El domingo 12 de marzo falleció el doctor Orlando Trejos Somarriba, ilustre político liberal y jurista de principios que dejó su huella imborrable en el convulso pero grandioso período de la transición democrática de los años noventa.
En su juventud el doctor Trejos Somarriba fue ministro del Trabajo y diputado al Congreso Nacional durante los gobiernos de Luis Somoza Debayle y René Schick Gutiérrez. Pertenecía al Partido Liberal Nacionalista (PLN), pero tenía una clara comprensión de que no había una verdadera democracia liberal y del contenido social que esta debía tener para ser efectiva, robusta y duradera.
Por eso el doctor Trejos Somarriba acompañó al doctor Ramiro Sacasa Guerrero y otros prominentes liberales en su esfuerzo por impulsar una transición institucional y pacífica del somocismo a la democracia republicana. Y estuvo en primera línea entre los liberales disidentes del somocismo que en 1970 formaron el Movimiento Liberal Constitucionalista (MLC), el cual, en 1981 se integró en el Consejo de Estado de la revolución sandinista y se convirtió en el Partido Liberal Constitucionalista (PLC).
La democracia llegó a Nicaragua en abril de 1990, como consecuencia del triunfo de doña Violeta Barrios de Chamorro y la Unión Nacional Opositora (UNO) en las elecciones del 25 de febrero de ese año. Entonces el doctor Trejos Somarriba asumió la responsabilidad más importante de su carrera profesional y política.

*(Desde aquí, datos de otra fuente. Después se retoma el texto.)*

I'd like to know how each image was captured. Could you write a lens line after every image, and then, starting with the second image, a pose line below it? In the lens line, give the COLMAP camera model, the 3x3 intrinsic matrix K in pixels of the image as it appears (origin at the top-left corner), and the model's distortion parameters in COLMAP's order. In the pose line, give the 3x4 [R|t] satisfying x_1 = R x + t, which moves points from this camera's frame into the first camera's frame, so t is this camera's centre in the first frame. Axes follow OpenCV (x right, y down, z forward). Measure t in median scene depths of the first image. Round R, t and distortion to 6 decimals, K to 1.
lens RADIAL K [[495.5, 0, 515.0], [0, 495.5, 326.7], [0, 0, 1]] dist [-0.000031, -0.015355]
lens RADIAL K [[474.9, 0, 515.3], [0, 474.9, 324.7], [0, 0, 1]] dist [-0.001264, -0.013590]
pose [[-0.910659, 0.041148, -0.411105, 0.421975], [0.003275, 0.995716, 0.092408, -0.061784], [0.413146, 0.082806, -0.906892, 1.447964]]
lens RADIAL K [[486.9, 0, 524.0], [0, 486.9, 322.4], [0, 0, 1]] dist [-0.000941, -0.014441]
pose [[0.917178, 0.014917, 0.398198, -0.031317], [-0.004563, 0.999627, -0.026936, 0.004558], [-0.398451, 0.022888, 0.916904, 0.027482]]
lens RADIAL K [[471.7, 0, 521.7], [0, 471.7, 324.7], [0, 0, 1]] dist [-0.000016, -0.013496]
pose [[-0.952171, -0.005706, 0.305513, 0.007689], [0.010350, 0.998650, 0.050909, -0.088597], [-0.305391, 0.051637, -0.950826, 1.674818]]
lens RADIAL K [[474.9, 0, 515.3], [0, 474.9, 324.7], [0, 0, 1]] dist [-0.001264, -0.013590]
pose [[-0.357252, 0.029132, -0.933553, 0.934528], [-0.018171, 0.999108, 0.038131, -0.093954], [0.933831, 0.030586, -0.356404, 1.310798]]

Ante la necesidad imperiosa de despolitizar el poder judicial que estaba subordinado al Frente Sandinista, la presidenta Barrios de Chamorro y la UNO lograron en consenso con el FSLN que renunciaran dos de los magistrados sandinistas de la Corte Suprema de Justicia, que esta fuera aumentada de 7 a 9 magistrados y que los nuevos 4 magistrados fueran escogidos por la Asamblea Nacional de ternas propuestas por ella, de acuerdo con lo que mandaba la Constitución. Igualmente, haciendo uso de su facultad constitucional —y también con el consentimiento de la dirigencia sandinista—, doña Violeta canceló el nombramiento del presidente de la Corte Suprema de Justicia que pertenecía al FSLN y nombró para sustituirlo al doctor Orlando Trejos Somarriba.

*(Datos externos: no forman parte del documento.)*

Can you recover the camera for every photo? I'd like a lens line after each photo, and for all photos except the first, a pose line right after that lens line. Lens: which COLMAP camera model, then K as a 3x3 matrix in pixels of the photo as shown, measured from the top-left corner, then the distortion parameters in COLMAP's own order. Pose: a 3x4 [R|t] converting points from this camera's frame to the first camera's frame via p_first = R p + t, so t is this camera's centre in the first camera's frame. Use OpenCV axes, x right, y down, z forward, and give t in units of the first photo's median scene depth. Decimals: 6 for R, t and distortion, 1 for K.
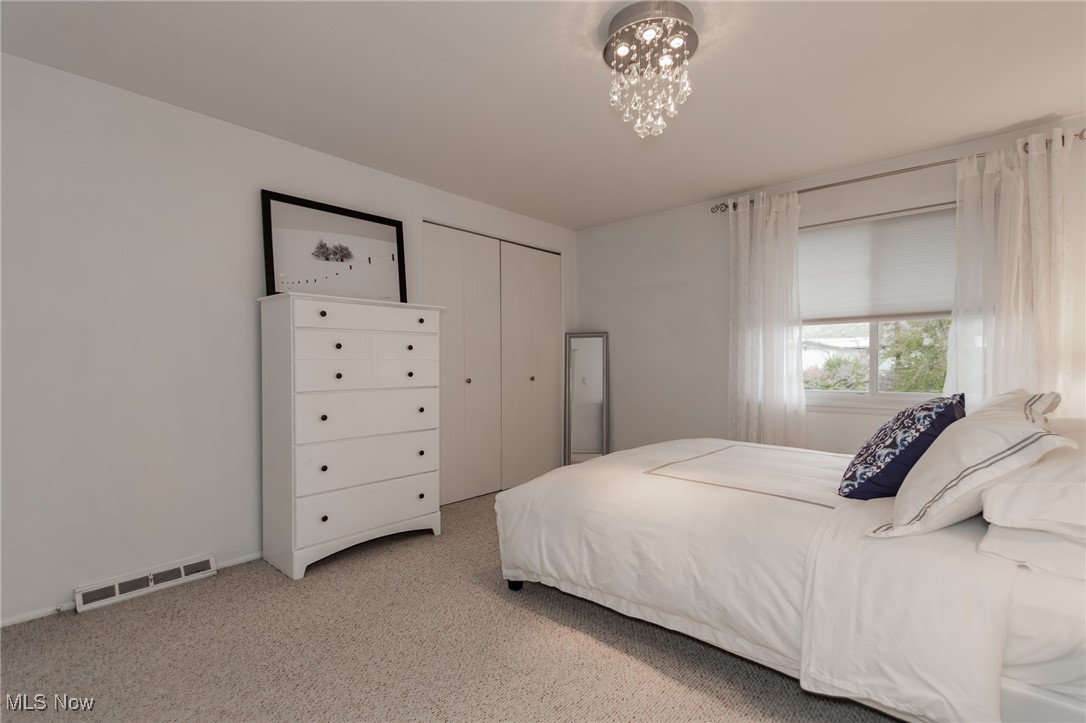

Con el ingreso a la Corte Suprema de los cuatro nuevos magistrados propuestos por doña Violeta, y bajo la presidencia del doctor Trejos Somarriba, en la cúpula del poder judicial se alcanzó el equilibrio necesario para profesionalizar la justicia y que fuera soporte jurídico del frágil y complejo proceso de la transición democrática.

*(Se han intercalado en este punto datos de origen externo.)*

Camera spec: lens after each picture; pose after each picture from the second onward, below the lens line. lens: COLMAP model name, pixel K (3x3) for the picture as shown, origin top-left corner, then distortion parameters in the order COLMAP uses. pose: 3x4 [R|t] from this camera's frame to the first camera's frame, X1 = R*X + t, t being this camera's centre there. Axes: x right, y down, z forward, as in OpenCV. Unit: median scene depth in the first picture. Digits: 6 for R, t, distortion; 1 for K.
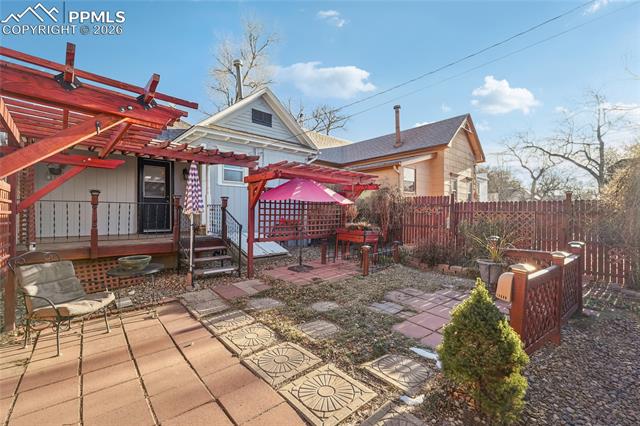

El doctor Orlando Trejos Somarriba y los demás magistrados demócratas que ingresaron a la Corte con el cambio de gobierno de 1990, no ocuparon los cargos para servir a la presidenta, ni a la UNO, ni a nadie en particular. Los ejercieron para impartir justicia de manera independiente como debe ser en una verdadera democracia.
Con su preclara inteligencia jurídica y su firme concepción democrática, el doctor Trejos Somarriba —uno de los grandes de la transición democrática que ahora se ha ido— condujo el poder judicial de Nicaragua hacia su independencia y su dignificación, virtudes que ahora se han perdido por la corrupción y la traición partidista.